La perspective critique développée par Georges Valin sur le sens et le fondement de la philosophie occidentale part du problème général du nihilisme et de la volonté de se donner les moyens d’y remédier. C’est dans ce sens qu’il travaille en partie lorsqu’il propose une redécouverte et une réhabilitation ou mise en valeur de la métaphysique orientale, telle qu’elle a été exprimée dans les textes de la tradition hindoue, du taoïsme et du bouddhisme. Le point de départ décisif de l’auteur de La perspective métaphysique est cependant, plus essentiellement, la conviction qu’il importe, avant toute entreprise critique ou modalisation séculaire de la pensée philosophique, de rappeler ses sources et son inscription dans la vue plus globalisante de la Philosophia perennis. Il cherche par conséquent à retrouver l’esprit de la révélation primordiale, le sens d’un rapport au divin qui a inspiré de nombreuses tentatives mystiques, et qui continue de se manifester à travers les diverses formulations universalistes de la philosophie, autant sous la forme des traditions spirituelles asiatiques que dans les termes de la réflexion théologique chrétienne. Mais cette requête désireuse de remonter aux sources de la Tradition ne va pas sans quelques partis pris ou sacrifices qui peuvent paraître injustifiés ou exagérés à certains égards.

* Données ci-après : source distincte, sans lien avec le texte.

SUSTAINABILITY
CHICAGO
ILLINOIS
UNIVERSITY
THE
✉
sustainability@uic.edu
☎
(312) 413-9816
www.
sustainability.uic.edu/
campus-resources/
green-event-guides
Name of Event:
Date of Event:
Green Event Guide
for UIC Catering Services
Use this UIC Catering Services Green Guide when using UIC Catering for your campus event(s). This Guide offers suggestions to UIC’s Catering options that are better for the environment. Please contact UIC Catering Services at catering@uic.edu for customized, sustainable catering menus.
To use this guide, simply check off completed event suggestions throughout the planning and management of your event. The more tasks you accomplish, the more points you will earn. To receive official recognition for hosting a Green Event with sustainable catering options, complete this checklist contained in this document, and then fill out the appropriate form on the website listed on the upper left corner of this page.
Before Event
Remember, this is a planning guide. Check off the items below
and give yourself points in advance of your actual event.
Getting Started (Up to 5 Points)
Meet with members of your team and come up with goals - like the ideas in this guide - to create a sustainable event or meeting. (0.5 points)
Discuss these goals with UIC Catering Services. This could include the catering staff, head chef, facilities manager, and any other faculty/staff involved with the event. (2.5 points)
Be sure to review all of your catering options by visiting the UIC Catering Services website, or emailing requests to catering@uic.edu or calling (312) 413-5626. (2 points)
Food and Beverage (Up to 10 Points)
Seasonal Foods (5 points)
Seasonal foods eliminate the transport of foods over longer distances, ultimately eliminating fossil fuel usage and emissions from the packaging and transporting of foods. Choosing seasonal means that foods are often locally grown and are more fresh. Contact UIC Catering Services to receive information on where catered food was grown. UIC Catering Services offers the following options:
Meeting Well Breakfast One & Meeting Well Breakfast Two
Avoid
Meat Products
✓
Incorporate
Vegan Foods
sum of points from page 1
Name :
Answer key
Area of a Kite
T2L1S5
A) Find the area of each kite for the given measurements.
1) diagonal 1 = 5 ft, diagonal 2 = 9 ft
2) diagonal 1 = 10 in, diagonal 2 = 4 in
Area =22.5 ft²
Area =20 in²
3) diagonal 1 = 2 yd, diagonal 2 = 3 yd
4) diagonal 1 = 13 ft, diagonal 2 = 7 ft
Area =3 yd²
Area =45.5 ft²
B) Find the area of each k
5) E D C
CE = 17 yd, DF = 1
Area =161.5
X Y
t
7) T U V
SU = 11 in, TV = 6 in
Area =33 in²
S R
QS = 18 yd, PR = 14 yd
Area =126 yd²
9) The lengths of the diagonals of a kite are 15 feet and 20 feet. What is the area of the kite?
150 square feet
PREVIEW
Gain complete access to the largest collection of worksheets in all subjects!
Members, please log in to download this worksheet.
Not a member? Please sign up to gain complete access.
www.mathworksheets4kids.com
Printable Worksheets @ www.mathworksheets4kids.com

Ainsi, si par le biais d’études de philosophie comparée le défenseur de la pensée orientale fait également appel à la mystique chrétienne et à Maître Eckhart, comme exemple de visée occidentale d’un non-dualisme ontologique permettant l’accès à la philosophia perennis, il n’en va pas moins que les propos de Valin concernant la tradition monothéiste sont le plus souvent péjoratifs et dévalorisants.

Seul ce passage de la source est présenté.